INPUT MATERIAL -
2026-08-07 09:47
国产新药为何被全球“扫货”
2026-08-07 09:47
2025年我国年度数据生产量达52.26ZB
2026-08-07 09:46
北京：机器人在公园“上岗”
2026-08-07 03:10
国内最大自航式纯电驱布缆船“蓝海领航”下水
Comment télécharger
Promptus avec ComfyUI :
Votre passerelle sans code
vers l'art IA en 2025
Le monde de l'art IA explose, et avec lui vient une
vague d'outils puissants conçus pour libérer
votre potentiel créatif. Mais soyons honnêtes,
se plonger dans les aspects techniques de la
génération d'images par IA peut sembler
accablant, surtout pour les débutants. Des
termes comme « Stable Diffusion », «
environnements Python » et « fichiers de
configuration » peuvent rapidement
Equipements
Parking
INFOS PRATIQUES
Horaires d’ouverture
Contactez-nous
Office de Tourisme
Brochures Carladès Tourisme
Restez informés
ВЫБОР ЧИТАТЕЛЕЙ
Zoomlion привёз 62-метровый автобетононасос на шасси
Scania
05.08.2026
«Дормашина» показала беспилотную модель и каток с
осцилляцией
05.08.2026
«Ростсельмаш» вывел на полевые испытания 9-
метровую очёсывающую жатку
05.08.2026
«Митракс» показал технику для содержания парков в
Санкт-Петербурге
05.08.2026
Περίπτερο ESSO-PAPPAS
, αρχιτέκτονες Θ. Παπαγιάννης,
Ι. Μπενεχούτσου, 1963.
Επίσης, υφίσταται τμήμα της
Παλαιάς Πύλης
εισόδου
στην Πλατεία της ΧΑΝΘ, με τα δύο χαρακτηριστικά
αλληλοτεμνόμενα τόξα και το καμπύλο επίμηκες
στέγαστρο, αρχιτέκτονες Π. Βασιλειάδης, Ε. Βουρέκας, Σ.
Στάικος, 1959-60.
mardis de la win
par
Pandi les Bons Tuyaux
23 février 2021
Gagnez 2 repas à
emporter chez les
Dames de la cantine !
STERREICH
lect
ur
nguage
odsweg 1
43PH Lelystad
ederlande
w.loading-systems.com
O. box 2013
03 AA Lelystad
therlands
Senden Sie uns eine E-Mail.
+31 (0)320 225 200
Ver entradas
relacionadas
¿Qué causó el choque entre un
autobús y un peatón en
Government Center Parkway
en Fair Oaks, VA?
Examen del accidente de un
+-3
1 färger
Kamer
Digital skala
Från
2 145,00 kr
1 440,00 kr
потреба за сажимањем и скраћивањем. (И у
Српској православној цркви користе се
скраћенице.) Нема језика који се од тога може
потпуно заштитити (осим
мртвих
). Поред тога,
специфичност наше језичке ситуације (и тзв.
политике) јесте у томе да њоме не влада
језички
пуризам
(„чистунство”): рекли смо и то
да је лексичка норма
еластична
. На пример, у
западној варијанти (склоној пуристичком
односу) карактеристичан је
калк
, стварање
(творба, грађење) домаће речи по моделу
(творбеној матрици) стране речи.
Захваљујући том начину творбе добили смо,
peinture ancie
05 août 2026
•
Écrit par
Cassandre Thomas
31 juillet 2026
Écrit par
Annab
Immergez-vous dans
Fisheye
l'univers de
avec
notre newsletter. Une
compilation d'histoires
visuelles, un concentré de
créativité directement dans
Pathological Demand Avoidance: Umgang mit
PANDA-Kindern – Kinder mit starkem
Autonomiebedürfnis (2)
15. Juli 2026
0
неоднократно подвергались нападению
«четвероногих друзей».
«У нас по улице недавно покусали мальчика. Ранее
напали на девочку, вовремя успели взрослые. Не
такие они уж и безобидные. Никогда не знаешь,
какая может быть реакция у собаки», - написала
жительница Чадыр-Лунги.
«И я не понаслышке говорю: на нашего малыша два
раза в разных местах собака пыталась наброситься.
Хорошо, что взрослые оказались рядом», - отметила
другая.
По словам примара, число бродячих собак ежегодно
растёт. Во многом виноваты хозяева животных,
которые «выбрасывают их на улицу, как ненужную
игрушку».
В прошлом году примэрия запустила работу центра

* * *

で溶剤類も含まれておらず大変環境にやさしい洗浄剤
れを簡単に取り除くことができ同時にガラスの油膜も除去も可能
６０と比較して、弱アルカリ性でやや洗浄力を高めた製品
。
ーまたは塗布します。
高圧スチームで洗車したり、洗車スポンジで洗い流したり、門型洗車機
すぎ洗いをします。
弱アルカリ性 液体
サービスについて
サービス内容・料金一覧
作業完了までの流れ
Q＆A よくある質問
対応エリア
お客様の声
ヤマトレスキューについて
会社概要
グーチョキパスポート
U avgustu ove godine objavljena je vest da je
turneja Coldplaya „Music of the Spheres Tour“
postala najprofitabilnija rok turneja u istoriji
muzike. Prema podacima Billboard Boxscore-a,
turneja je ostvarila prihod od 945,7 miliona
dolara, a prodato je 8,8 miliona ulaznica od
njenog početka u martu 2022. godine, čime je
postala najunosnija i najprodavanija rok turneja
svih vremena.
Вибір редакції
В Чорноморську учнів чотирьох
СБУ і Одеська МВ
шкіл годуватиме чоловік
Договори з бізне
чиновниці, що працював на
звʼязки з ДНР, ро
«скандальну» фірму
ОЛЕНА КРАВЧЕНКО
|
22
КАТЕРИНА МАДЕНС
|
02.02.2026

YOUR INSTRUCTIONS - Locate every line in the records that contains the word "тога", and copy each of those lines.

RESPONSE BELOW -
скраћенице.) Нема језика који се од тога може
). Поред тога,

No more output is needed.